L'imputato osservava come il giudice di primo grado avesse riconosciuto la sua responsabilità, unitamente a quella dei colleghi successivamente assolti, in relazione alla gestione, ritenuta erronea, dell'urgenza emorragica insorta nel corso dell'intervento ed alla successiva gestione della paziente nella fase post-operatoria.
Stante la condanna per tali profili di colpa, l'imputato aveva sostenuto, con il proprio atto d'appello, come il Tribunale avesse erroneamente valutato le risultanze istruttorie relativamente alla gestione dell'urgenza operatoria e post-operatoria, essendo invece state attuate tempestivamente tutte le condotte rese necessarie dalle criticità emerse nel corso dell'intervento d'urgenza.
La Corte d'Appello di Caltanissetta, tuttavia, invece di valutare tali doglianze, aveva individuato in capo all'imputato un nuovo e diverso profilo di colpa: esso consisteva nella mancata diagnosi della placenta previa (da cui può derivare il rischio di placenta accreta), e dunque in un'omissione che non avrebbe permesso di prevedere i rischi connessi a tale condizione clinica. Di conseguenza, secondo la Corte di merito, l'intervento non era stato programmato con modalità idonee ad evitare l'exitus.

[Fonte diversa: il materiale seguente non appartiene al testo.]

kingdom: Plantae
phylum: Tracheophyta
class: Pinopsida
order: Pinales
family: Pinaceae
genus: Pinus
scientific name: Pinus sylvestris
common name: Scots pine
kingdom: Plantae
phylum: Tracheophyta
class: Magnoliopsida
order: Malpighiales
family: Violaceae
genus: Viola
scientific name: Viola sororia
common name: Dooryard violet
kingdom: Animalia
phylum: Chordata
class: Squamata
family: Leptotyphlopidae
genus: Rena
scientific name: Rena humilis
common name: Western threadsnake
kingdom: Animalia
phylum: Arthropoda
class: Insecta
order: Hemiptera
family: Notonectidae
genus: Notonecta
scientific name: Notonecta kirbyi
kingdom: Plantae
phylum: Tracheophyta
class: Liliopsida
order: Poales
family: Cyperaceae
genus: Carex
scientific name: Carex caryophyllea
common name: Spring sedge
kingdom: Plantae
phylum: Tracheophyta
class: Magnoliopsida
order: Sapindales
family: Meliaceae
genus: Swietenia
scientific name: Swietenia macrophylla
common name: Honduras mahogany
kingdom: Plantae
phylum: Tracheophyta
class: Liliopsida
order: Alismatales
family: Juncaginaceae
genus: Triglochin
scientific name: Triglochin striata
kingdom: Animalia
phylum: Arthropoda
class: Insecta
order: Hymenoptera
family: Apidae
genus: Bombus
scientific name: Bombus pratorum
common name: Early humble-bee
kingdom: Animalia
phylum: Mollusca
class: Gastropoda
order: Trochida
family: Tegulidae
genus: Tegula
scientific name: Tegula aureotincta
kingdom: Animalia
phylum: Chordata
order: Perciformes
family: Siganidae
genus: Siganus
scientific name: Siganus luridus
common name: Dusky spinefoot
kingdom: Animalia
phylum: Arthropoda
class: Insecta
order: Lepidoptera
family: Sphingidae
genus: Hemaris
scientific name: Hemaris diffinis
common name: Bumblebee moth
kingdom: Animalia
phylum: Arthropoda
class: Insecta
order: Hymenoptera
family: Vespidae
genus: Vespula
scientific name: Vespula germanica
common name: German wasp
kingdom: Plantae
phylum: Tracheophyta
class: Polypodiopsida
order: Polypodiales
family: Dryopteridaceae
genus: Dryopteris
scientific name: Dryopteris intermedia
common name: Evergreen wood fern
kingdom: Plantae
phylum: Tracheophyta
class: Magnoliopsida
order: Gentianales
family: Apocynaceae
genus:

In questo modo tuttavia - affermava l'imputato - la Corte d'Appello era pervenuta ad una condanna per un fatto diverso da quello risultante sia dalla contestazione sia dalla sentenza di primo grado; fatto sul quale egli non aveva avuto possibilità alcuna di esercitare il proprio diritto di difesa, non essendo stato, il fatto de quo, oggetto di interlocuzione processuale. I giudici di merito avevano infatti spostato la condotta omissiva causante l'evento mortale in una fase differente rispetto a quelle in precedenza individuate, ossia in quella pre-operatoria, coincidente con la gravidanza, sebbene tale fase non fosse mai stata oggetto del giudizio.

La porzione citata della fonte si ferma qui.